### [Work instructions]
Work through the records below and copy every line that includes "Beiladung".

-------------------------

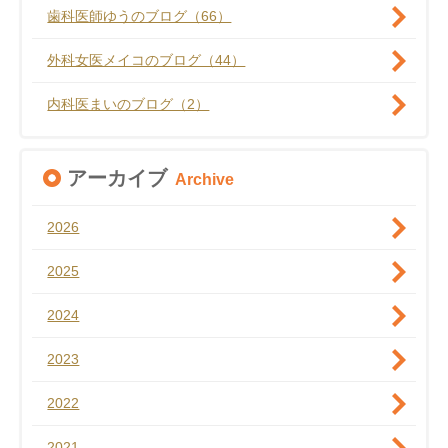
歯科医師ゆうのブログ（66）
外科女医メイコのブログ（44）
内科医まいのブログ（2）
アーカイブ
Archive
2026
2025
2024
2023
2022
2021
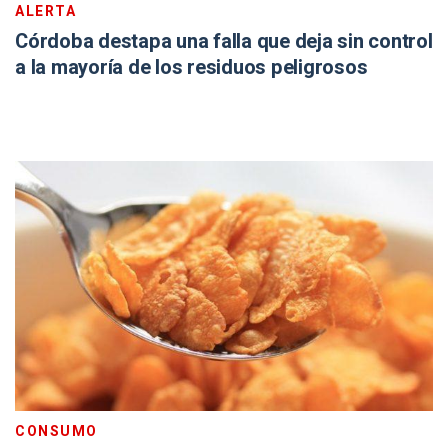
ALERTA
Córdoba destapa una falla que deja sin control
a la mayoría de los residuos peligrosos
CONSUMO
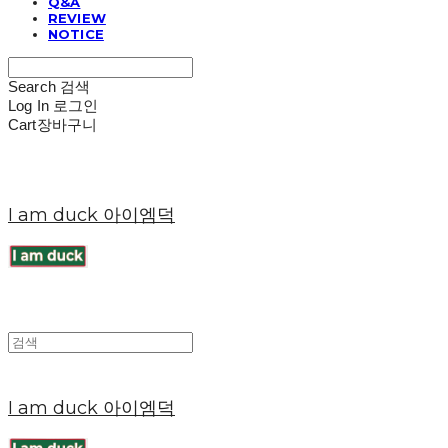
Q&A
REVIEW
NOTICE
Search
검색
Log In
로그인
Cart
장바구니
I am duck 아이엠덕
I am duck 아이엠덕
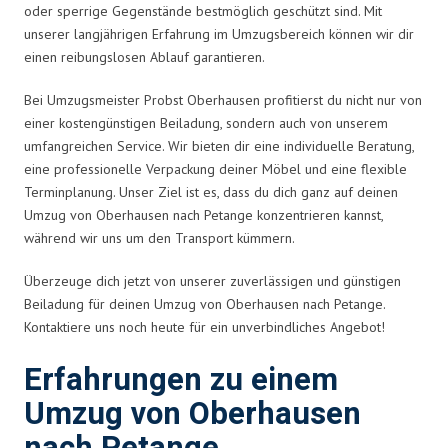
oder sperrige Gegenstände bestmöglich geschützt sind. Mit
unserer langjährigen Erfahrung im Umzugsbereich können wir dir
einen reibungslosen Ablauf garantieren.
Bei Umzugsmeister Probst Oberhausen profitierst du nicht nur von
einer kostengünstigen Beiladung, sondern auch von unserem
umfangreichen Service. Wir bieten dir eine individuelle Beratung,
eine professionelle Verpackung deiner Möbel und eine flexible
Terminplanung. Unser Ziel ist es, dass du dich ganz auf deinen
Umzug von Oberhausen nach Petange konzentrieren kannst,
während wir uns um den Transport kümmern.
Überzeuge dich jetzt von unserer zuverlässigen und günstigen
Beiladung für deinen Umzug von Oberhausen nach Petange.
Kontaktiere uns noch heute für ein unverbindliches Angebot!
Erfahrungen zu einem
Umzug von Oberhausen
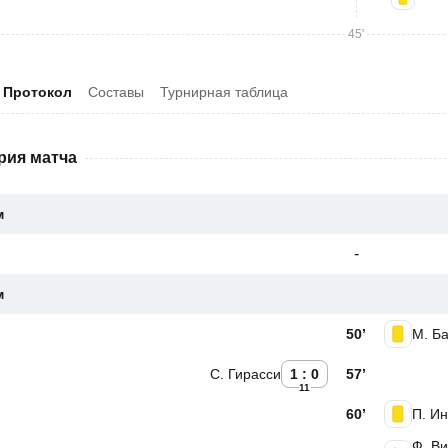
45'
Протокол
Составы
Турнирная таблица
рия матча
м
-
м
50’
М. Б
С. Гирасси
1 : 0
57’
11
60’
П. И
Ф. В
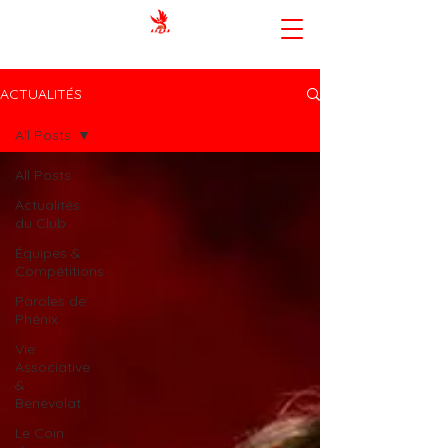
AMIENS SPORTING CLUB BASKET-
BALL
ACTUALITÉS
All Posts
All Posts
Actualités
du Club
Équipes &
Compétitions
Paroles de
Phénix
Vie
Associative
&
Bénévolat
Le Coin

-------------------------

### [Response]
einer kostengünstigen Beiladung, sondern auch von unserem
Beiladung für deinen Umzug von Oberhausen nach Petange.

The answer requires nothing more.